BEGIN
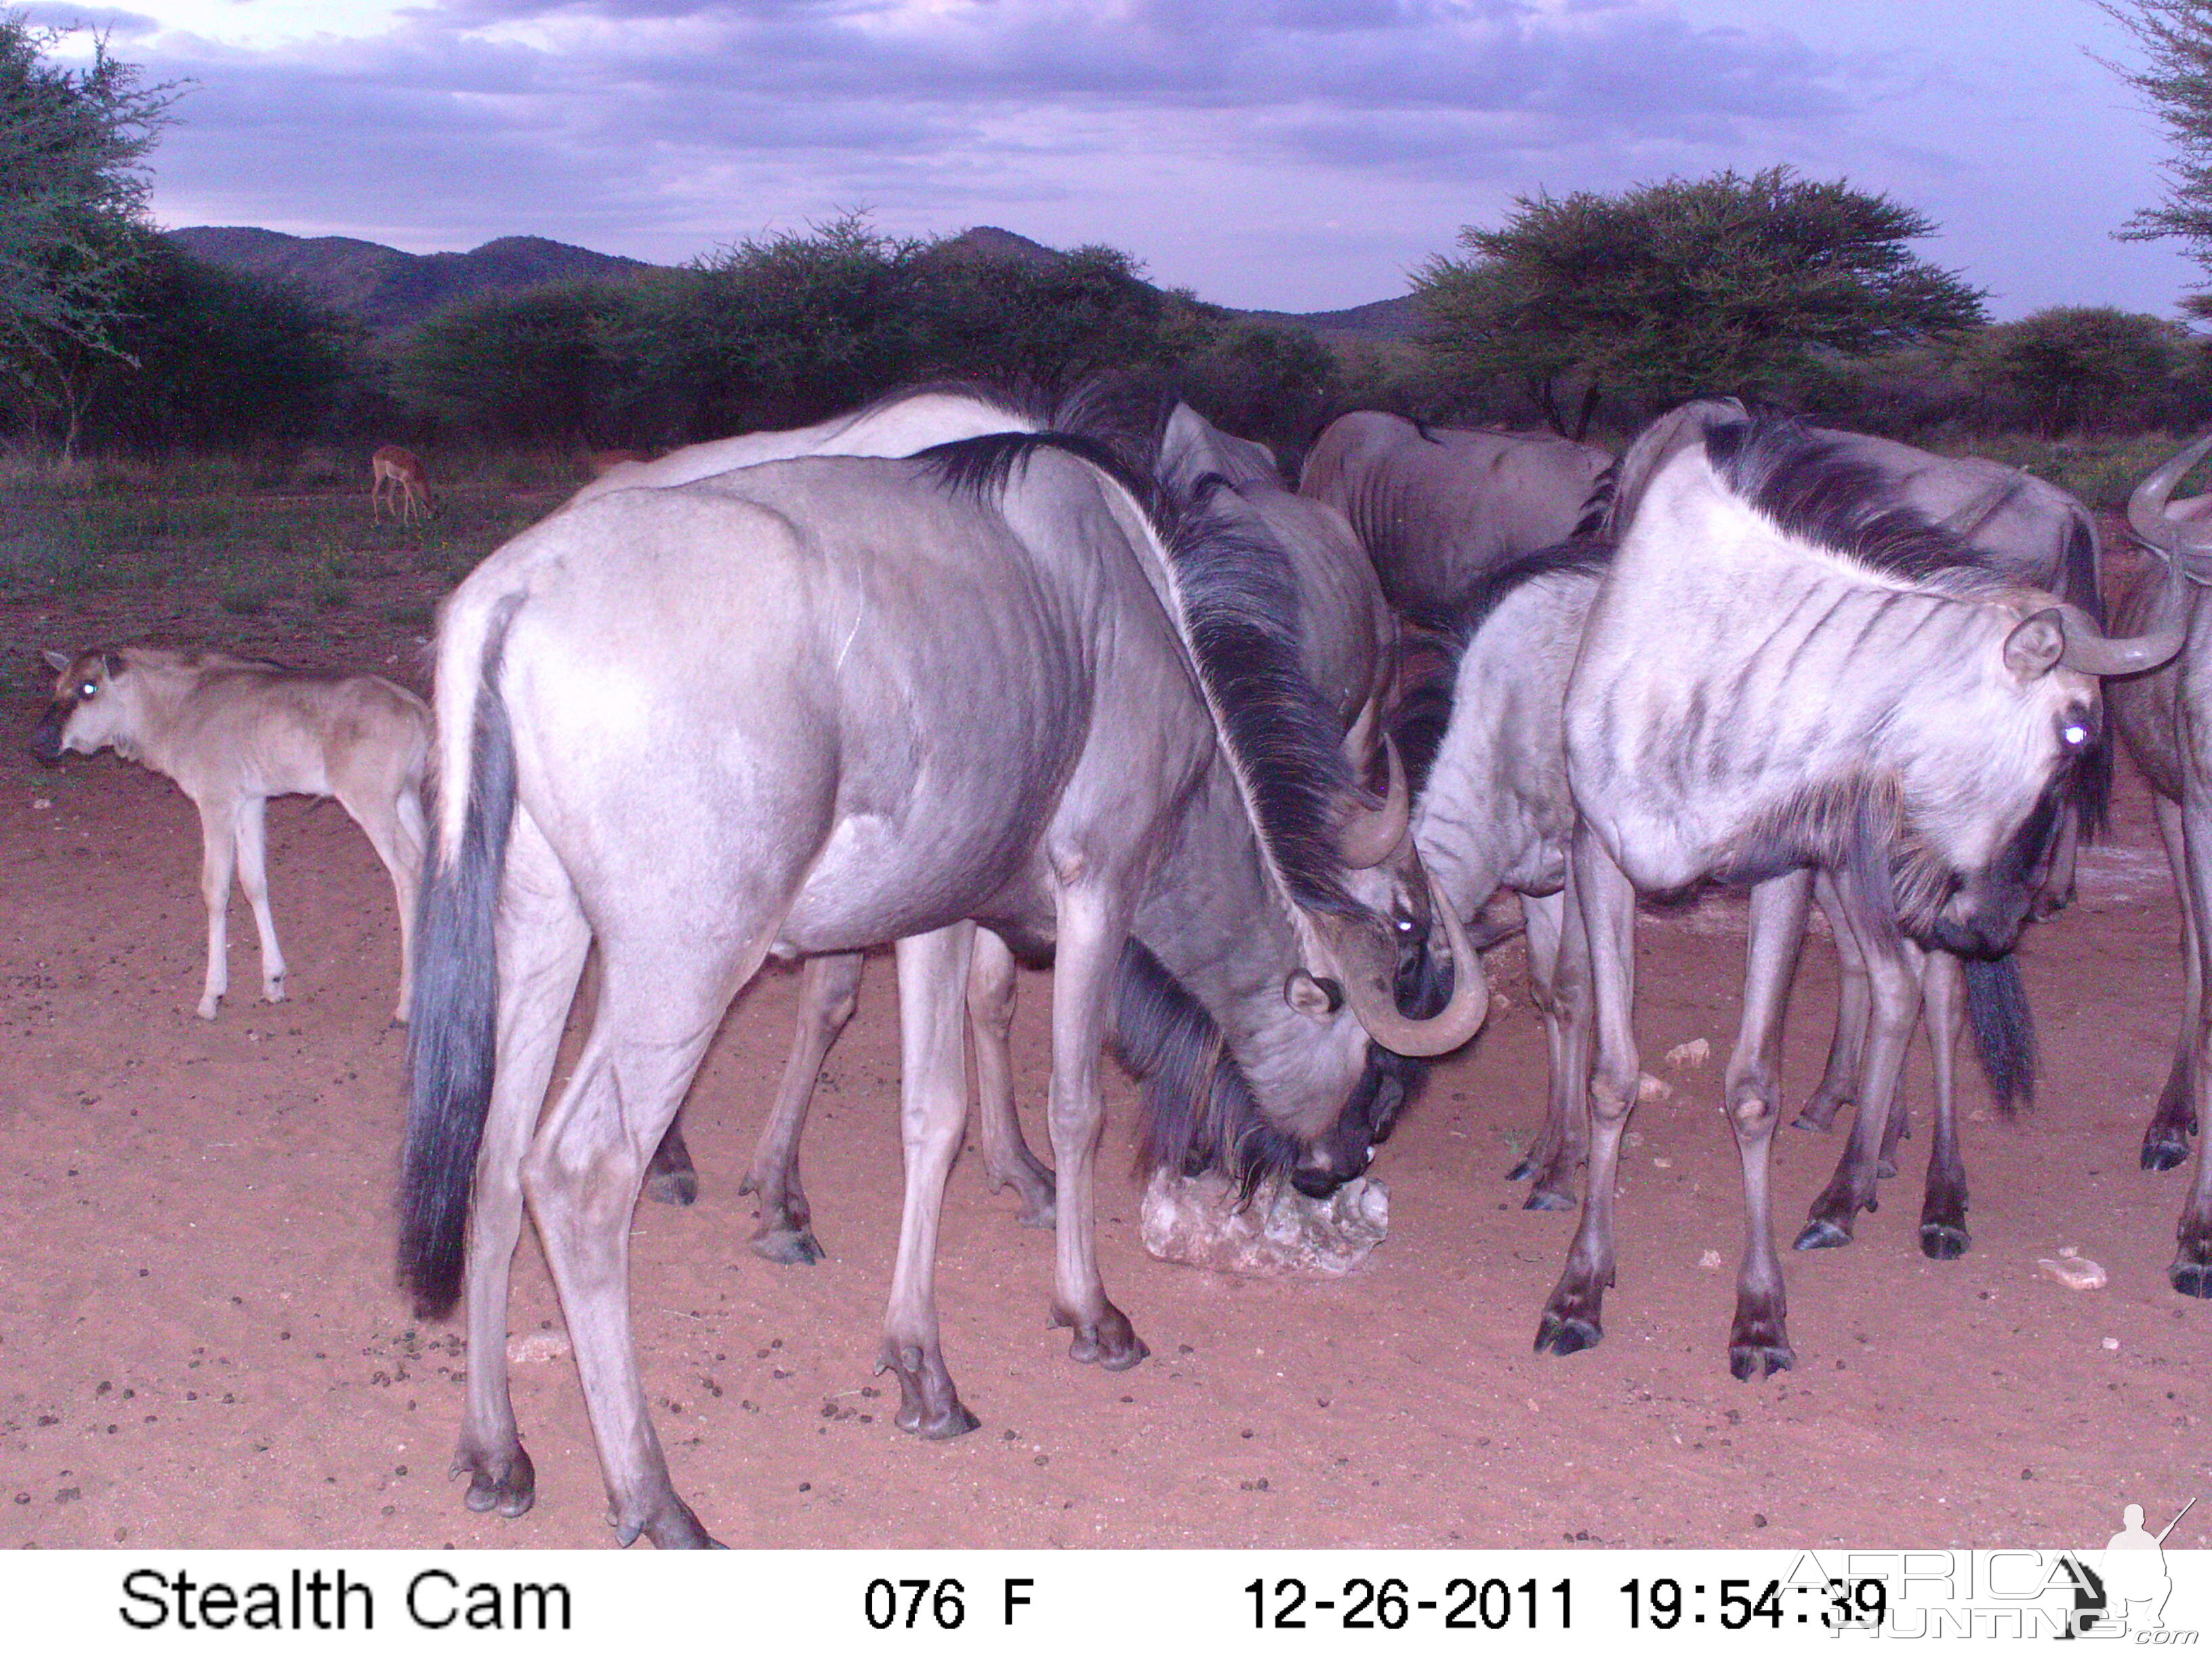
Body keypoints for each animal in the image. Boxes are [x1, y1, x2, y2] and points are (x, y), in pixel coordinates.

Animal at [28, 641, 429, 1021]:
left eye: (89, 687)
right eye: (58, 686)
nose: (41, 741)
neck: (179, 705)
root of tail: (414, 707)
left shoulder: (216, 803)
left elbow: (216, 890)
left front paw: (212, 995)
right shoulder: (250, 802)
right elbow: (254, 883)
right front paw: (273, 980)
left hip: (371, 803)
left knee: (407, 870)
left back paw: (408, 1001)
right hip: (406, 799)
END
__ASSIGNMENT__. Leave every image out and retype the entries above word for word.

__ANSWER FOR THE TASK__.
Body keypoints for each animal in the image. Boxes are [x1, y1, x2, y2] and points are (x, y), in pixel coordinates.

Animal at [28, 641, 429, 1021]:
left eye: (89, 687)
right eye: (58, 686)
nose: (41, 741)
neck: (179, 705)
root of tail: (414, 707)
left shoulder: (216, 803)
left elbow: (216, 890)
left front paw: (212, 995)
right shoulder: (250, 802)
right elbow: (254, 883)
right front paw: (273, 980)
left hip: (371, 803)
left knee: (407, 870)
left back paw: (408, 1001)
right hip: (406, 799)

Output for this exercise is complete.